Dying involved the systematic disintegration of what had been Izydor. It was a very rapid, irreversible process, self-perfecting and marvellously effective. Like deleting unnecessary information from the computer where the accounts were done at the old people’s home.

First to disappear were the ideas, thoughts and abstract concepts that Izydor had made such an effort to acquire in the course of his life. All of a sudden the things in fours disappeared:

Lines Squares Triangles Circles
Addition Subtraction Multiplication Division
Sound Word Image Symbol
Mercy Beauty Strength Rule
Ethics Metaphysics Epistemology Ontology
Space Past Present Future
Width Length Height Time
Left Up Right Down
Struggle Suffering Sense of guilt Death
Roots Stem Flower Fruit
Sour Sweet Bitter Salty
Winter Spring Summer Autumn.

And finally:

West North East South.

Then his favourite places faded, then the faces of those he loved best, then their names, and finally whole people yielded to oblivion. Next Izydor’s emotions disappeared – some very old thrills (when Misia had her first child), some despair (when Ruta left), some joy (when the letter from her came), certainty (when he discovered the fourfold nature of things), fear (when he and Ivan Mukta were shot at), pride (when he got money from the post office), and many, many others.
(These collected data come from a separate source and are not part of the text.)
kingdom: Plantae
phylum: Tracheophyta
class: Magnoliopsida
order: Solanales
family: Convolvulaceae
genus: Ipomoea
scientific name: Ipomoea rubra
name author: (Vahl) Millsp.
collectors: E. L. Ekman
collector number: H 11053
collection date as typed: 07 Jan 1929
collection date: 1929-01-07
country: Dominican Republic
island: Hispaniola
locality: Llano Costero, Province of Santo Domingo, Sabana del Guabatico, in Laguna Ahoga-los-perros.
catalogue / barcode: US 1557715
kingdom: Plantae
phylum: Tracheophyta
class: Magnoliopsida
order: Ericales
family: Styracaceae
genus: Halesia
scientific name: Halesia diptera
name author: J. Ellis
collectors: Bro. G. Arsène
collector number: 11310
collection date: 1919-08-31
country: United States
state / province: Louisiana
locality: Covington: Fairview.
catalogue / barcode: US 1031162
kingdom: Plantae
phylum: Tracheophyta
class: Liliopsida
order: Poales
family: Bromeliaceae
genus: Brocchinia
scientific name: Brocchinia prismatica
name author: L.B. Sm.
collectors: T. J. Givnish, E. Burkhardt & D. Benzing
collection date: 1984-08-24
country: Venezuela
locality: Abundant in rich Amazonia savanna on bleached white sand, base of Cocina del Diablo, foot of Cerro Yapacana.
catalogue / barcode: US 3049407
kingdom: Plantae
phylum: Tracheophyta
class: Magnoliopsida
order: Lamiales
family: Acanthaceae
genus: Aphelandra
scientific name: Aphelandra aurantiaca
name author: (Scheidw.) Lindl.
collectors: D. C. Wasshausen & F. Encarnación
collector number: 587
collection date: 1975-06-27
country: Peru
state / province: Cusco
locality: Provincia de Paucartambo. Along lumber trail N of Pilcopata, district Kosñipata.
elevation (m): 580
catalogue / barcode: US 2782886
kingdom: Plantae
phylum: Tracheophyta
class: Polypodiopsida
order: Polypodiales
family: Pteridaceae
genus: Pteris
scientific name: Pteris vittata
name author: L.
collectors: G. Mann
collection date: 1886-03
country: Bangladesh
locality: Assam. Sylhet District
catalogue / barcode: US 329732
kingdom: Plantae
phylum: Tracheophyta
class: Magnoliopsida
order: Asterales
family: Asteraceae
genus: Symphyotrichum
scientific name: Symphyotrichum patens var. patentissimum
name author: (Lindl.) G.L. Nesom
And finally, at the very end, when Sister Aniela said: “He has died,” the open spaces that Izydor had inside him began to roll up, spaces that were neither earthly nor celestial – they fell apart into tiny pieces, caved in on each other and vanished forever. It was an image of destruction more terrible than any other, worse than war, fires, stars exploding or black holes imploding.

That was when Cornspike appeared at the old people’s home.

“You’re too late. He’s dead,” Sister Aniela told her.

Cornspike didn’t answer. She sat down by Izydor’s bed. She touched his neck. Izydor’s body wasn’t breathing any more, his heart wasn’t beating inside it, but it was still warm. Cornspike leaned over Izydor and said into his ear:

“Go, and don’t stop in any of the worlds. And don’t be tempted to come back again.”

She sat by Izydor’s body until they took it away. Then she remained at his bedside all night and all day, mumbling continually. She only went when she was sure Izydor had gone forever.